Releasing Negativity

Once my attitude toward money shifted, it felt like a weight off my shoulders. I knew that I needed to do things in life to free me in the ways I wanted to be freed, but I also knew the idea of needing to do something that will make money was constantly getting in the way.

I’d repeat to myself the phrases I heard people repeatedly say, “just think about exactly how I’d live my life and what I’d do if money weren’t an issue,” and “do what you love and the money will come naturally.” This was a good exercise, but I still wasn’t able to separate myself from my attachment to the idea of needing to make more money. In other words, intellectually knowing and repeating these concepts did not solve the issue.

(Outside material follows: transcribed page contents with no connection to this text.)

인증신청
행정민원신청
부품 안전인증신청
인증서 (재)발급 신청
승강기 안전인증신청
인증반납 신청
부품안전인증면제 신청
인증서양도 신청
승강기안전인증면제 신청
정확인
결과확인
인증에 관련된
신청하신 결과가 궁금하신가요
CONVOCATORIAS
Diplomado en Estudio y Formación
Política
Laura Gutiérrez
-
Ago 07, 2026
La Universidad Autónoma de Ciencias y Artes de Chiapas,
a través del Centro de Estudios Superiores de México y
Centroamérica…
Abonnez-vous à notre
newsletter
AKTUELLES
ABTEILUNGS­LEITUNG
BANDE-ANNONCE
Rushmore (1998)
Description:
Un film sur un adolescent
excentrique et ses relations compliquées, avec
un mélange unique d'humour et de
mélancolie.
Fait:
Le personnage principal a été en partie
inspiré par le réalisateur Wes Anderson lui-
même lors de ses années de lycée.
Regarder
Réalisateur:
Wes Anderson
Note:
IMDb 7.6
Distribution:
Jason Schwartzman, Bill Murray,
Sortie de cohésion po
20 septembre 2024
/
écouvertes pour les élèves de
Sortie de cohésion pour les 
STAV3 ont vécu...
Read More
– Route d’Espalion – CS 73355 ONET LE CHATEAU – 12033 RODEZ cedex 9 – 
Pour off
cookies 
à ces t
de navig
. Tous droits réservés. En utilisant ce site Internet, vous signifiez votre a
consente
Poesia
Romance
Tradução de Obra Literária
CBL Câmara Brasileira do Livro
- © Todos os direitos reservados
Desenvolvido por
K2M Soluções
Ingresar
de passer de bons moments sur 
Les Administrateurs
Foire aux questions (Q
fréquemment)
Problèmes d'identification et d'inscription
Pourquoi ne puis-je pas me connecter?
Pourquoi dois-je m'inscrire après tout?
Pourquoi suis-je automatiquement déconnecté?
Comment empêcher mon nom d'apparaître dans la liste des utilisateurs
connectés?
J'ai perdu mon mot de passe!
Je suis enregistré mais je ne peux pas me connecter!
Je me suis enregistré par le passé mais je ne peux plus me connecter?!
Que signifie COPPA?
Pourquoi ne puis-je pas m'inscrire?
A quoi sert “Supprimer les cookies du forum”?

But, once my thoughts began to shift from realizing I really did have enough as it is, I just need to make some lifestyle changes that will align better with my soul and get rid of this debt. But I have enough as it is, and I truly feel a contentment that has come from this realization. I can say with confidence now that I know what I truly want and I don’t feel the issue of money pressing on me anymore. And I feel confident that when I can fully align my lifestyle with how I feel it should be, nothing but more abundance, creativity, and happiness will come from it.

Energy In, Energy Out

You get the same energy out of the universe that you put into it. Just becoming aware of my negative thought patterns and feeling of lack made me realize what it was doing to me. Meditation and self-reflection also immensely helped. The guided meditations that Deepak Chopra offers speak exactly on this subject and they also helped me to realize where true abundance really comes from.

I now feel abundance in small things, like arranging beautiful healthy meals like a fruit platter of all various types of fruits and being able to fully enjoy it and appreciate that I’m able to feed myself well and make the same things for others. Of having a few amazing and loving relationships in my life and creating memories with them. Not that I didn’t appreciate these things before, but now I feel much more complete.

As mentioned in the beginning of this post, I’ve discovered for myself now that true abundance really does come first from the mind, and it will manifest outwardly eventually. It can be very difficult to feel free in the midst of not ideal external circumstances, for sure, but when you are free of negative thought patterns and look hopefully and positively toward the present and the future, nothing but good can come from it.